「やさしい世代」とか「しらけ世代」といわれ、
その政治的無関心を批判されることの多かった若者たちに、
新自由クラブは政治への関心を高めさせてくれた点について、画期的であった。

高度経済成長期に生まれたわが世代は、見せかけの繁栄の中で育ち、
常に価値観を与えられ、既成の枠組みのもとに、
おとなしい行動を余儀なくされることが多かった。

政治的理想主義実現への新自由クラブの果敢はチャレンジは、
わが世代を共鳴させ、新しい発言や行動を起させる大きな原動力になった。

事実、多摩市、上尾市の二十五歳の青年市議候補者に公認・推薦を与え、
当選に導いたのをはじめ、二十七歳の東京都議が誕生するなど、
この十年、若くてやる気に満ちた地方議員、活動家を生みだした。

また、各レベルでの選挙戦では、アクティブな動きを若者が中心になり展開したことも含めて、
新自由クラブがわが国の若い力による政治改革の一翼を担ってきたことは確かな事実である。
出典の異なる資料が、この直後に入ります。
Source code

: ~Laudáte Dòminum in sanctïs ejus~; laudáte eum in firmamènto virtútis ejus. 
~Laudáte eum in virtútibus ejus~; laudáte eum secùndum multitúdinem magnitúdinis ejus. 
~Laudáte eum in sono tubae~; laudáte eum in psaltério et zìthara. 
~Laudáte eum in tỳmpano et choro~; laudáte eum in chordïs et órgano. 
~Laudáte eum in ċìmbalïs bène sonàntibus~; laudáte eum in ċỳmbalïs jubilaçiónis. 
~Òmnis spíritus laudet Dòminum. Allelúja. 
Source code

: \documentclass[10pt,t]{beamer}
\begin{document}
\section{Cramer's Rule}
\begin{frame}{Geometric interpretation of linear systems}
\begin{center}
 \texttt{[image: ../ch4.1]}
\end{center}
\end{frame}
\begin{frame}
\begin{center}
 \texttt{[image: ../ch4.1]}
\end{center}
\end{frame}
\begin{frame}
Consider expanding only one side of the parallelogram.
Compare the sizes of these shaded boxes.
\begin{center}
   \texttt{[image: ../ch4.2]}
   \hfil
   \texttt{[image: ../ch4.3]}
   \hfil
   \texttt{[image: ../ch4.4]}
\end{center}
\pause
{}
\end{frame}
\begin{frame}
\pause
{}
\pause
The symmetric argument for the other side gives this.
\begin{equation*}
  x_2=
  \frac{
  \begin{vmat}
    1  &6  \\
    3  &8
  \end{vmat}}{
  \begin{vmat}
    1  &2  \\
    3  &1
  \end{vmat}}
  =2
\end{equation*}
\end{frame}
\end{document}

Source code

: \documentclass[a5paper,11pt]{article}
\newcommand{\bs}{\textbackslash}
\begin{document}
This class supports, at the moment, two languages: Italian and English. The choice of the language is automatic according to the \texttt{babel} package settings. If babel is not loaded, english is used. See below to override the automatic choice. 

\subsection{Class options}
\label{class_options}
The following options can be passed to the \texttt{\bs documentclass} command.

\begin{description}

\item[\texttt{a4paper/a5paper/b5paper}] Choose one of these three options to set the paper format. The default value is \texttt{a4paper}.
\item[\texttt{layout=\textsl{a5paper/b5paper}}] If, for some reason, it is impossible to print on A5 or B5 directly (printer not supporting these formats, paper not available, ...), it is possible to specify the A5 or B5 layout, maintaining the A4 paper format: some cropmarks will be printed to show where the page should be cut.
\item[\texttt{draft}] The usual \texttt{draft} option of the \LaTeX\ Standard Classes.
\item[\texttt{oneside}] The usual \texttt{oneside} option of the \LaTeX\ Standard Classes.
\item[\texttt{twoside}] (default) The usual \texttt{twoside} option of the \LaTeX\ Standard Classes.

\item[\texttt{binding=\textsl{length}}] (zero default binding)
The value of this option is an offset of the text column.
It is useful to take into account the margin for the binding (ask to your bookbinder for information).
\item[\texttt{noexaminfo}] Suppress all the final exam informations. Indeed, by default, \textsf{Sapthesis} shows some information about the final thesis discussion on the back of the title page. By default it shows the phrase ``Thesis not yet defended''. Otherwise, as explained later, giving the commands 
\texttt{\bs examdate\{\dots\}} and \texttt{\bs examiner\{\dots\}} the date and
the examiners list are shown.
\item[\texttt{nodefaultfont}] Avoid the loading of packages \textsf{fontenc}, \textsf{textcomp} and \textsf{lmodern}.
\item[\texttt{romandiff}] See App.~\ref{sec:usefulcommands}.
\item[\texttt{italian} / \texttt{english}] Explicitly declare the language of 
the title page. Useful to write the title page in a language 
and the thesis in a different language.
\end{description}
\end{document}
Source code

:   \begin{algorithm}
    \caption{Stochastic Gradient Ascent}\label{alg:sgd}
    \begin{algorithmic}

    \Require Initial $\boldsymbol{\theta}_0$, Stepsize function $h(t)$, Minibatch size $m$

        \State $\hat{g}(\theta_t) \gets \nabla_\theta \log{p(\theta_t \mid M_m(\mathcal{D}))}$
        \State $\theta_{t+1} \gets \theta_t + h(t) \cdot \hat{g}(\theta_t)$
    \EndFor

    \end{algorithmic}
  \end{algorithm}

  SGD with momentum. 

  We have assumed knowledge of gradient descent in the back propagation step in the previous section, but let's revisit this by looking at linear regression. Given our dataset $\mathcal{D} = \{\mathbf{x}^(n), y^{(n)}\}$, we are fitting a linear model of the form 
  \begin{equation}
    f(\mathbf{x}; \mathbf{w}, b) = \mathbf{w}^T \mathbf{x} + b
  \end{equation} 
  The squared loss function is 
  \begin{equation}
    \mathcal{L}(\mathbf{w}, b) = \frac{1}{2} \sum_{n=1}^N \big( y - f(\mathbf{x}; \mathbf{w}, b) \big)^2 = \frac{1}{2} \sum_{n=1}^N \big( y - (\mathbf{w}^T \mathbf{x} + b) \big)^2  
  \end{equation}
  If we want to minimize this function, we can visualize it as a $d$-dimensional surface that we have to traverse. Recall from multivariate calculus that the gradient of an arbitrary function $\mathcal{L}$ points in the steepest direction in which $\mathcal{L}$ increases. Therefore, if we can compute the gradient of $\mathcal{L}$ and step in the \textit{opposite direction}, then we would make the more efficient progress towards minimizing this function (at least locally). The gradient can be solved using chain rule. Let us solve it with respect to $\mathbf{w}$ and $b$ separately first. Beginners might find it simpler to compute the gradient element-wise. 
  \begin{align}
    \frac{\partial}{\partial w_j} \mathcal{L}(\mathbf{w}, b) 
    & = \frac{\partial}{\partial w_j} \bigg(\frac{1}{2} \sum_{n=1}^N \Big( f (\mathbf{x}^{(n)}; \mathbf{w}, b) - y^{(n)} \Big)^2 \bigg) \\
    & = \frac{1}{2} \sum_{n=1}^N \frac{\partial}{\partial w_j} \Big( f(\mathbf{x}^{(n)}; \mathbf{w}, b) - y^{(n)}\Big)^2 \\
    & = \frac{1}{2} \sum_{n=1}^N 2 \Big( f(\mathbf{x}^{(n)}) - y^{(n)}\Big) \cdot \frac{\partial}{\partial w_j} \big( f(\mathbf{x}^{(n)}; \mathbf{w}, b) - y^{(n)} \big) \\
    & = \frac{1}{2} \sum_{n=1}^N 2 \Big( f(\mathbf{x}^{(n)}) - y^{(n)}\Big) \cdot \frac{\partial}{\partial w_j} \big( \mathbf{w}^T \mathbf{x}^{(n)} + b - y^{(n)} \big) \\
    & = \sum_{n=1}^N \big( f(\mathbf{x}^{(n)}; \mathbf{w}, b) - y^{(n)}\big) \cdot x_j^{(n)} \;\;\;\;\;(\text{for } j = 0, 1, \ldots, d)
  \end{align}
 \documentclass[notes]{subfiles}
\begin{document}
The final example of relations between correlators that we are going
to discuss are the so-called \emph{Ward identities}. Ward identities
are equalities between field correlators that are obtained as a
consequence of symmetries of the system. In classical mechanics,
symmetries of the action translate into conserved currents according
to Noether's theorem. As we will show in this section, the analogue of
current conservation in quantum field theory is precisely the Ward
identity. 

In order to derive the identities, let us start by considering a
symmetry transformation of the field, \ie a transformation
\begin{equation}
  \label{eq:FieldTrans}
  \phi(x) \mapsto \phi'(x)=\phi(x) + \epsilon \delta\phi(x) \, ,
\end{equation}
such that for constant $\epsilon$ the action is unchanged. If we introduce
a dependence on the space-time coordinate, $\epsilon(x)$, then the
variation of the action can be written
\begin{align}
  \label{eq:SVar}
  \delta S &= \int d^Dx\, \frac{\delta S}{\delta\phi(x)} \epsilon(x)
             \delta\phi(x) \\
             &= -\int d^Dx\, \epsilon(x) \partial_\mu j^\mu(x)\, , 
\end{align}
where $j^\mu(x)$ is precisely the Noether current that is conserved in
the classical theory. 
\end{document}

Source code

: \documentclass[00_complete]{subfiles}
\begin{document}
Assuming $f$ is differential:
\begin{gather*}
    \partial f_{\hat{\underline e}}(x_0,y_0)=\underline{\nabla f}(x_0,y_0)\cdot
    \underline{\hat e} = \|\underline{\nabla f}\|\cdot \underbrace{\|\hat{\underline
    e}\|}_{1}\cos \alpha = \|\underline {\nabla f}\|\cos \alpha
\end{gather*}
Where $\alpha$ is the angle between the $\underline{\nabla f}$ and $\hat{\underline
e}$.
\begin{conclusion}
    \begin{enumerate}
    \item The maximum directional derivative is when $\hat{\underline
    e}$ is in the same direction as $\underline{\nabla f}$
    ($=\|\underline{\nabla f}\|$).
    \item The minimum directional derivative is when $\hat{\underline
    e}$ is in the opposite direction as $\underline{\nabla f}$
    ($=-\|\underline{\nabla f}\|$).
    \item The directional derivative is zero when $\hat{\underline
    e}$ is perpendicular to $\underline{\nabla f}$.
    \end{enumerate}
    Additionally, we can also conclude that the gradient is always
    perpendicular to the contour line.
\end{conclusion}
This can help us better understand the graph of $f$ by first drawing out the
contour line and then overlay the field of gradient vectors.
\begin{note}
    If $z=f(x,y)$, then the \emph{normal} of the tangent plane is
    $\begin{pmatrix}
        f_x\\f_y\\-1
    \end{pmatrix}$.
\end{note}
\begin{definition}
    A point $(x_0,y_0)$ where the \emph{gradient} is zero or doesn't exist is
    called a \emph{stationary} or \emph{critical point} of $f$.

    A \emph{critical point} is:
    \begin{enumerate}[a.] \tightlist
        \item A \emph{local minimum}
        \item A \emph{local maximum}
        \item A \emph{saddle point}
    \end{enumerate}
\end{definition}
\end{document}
こういった生き生きとした動きが、党の解散という事態のもとで停滞し、
消滅していくのは残念なことである。

十年間の「壮大な実験」に対しては率直に称賛を贈るが、
信頼される政治実現のため、全国に散在する全ての党関係者の皆さまに、
これからも若者の政治参画の道筋を創造し続けて欲しいことを心から切望したい。